Document layout detection data
<<<<
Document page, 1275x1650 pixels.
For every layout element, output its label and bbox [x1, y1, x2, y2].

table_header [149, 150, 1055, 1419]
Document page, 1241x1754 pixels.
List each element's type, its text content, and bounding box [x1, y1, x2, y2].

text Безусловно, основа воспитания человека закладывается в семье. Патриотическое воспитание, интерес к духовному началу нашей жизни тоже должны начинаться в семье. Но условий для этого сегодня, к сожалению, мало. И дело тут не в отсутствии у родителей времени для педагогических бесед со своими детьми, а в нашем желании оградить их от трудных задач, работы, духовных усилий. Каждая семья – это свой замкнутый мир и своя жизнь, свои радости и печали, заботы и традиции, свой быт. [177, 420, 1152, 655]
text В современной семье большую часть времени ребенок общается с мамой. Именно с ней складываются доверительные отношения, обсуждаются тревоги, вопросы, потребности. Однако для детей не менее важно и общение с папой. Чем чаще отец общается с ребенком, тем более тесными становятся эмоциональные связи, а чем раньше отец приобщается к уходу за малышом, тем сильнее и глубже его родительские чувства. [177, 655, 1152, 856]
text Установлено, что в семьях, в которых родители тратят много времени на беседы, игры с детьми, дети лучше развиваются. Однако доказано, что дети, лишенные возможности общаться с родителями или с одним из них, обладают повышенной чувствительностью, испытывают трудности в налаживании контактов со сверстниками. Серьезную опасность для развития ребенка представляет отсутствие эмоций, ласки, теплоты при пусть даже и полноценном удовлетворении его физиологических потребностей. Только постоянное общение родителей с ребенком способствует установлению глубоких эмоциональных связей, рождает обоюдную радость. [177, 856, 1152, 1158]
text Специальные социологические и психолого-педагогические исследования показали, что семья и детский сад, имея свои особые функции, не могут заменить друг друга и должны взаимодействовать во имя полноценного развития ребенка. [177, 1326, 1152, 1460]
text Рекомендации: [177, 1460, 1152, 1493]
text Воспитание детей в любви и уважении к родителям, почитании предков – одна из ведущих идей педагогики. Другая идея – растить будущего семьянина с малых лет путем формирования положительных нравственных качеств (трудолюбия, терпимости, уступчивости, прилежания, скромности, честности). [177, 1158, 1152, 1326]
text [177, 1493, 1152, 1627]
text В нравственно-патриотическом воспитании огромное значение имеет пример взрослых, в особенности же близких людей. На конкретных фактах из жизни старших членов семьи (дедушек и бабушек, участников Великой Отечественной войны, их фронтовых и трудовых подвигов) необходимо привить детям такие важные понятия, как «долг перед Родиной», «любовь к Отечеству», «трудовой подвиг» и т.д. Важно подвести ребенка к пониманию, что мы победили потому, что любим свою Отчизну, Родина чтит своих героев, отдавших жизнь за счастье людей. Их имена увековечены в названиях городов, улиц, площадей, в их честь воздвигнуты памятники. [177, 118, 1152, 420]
>>>>
- **What is expected**
Letter for letter, copy all of the entries above.

- **Response**
Document page, 1275x1650 pixels.
For every layout element, output its label and bbox [x1, y1, x2, y2].

table_header [149, 150, 1055, 1419]
Document page, 1241x1754 pixels.
List each element's type, its text content, and bounding box [x1, y1, x2, y2].

text Безусловно, основа воспитания человека закладывается в семье. Патриотическое воспитание, интерес к духовному началу нашей жизни тоже должны начинаться в семье. Но условий для этого сегодня, к сожалению, мало. И дело тут не в отсутствии у родителей времени для педагогических бесед со своими детьми, а в нашем желании оградить их от трудных задач, работы, духовных усилий. Каждая семья – это свой замкнутый мир и своя жизнь, свои радости и печали, заботы и традиции, свой быт. [177, 420, 1152, 655]
text В современной семье большую часть времени ребенок общается с мамой. Именно с ней складываются доверительные отношения, обсуждаются тревоги, вопросы, потребности. Однако для детей не менее важно и общение с папой. Чем чаще отец общается с ребенком, тем более тесными становятся эмоциональные связи, а чем раньше отец приобщается к уходу за малышом, тем сильнее и глубже его родительские чувства. [177, 655, 1152, 856]
text Установлено, что в семьях, в которых родители тратят много времени на беседы, игры с детьми, дети лучше развиваются. Однако доказано, что дети, лишенные возможности общаться с родителями или с одним из них, обладают повышенной чувствительностью, испытывают трудности в налаживании контактов со сверстниками. Серьезную опасность для развития ребенка представляет отсутствие эмоций, ласки, теплоты при пусть даже и полноценном удовлетворении его физиологических потребностей. Только постоянное общение родителей с ребенком способствует установлению глубоких эмоциональных связей, рождает обоюдную радость. [177, 856, 1152, 1158]
text Специальные социологические и психолого-педагогические исследования показали, что семья и детский сад, имея свои особые функции, не могут заменить друг друга и должны взаимодействовать во имя полноценного развития ребенка. [177, 1326, 1152, 1460]
text Рекомендации: [177, 1460, 1152, 1493]
text Воспитание детей в любви и уважении к родителям, почитании предков – одна из ведущих идей педагогики. Другая идея – растить будущего семьянина с малых лет путем формирования положительных нравственных качеств (трудолюбия, терпимости, уступчивости, прилежания, скромности, честности). [177, 1158, 1152, 1326]
text [177, 1493, 1152, 1627]
text В нравственно-патриотическом воспитании огромное значение имеет пример взрослых, в особенности же близких людей. На конкретных фактах из жизни старших членов семьи (дедушек и бабушек, участников Великой Отечественной войны, их фронтовых и трудовых подвигов) необходимо привить детям такие важные понятия, как «долг перед Родиной», «любовь к Отечеству», «трудовой подвиг» и т.д. Важно подвести ребенка к пониманию, что мы победили потому, что любим свою Отчизну, Родина чтит своих героев, отдавших жизнь за счастье людей. Их имена увековечены в названиях городов, улиц, площадей, в их честь воздвигнуты памятники. [177, 118, 1152, 420]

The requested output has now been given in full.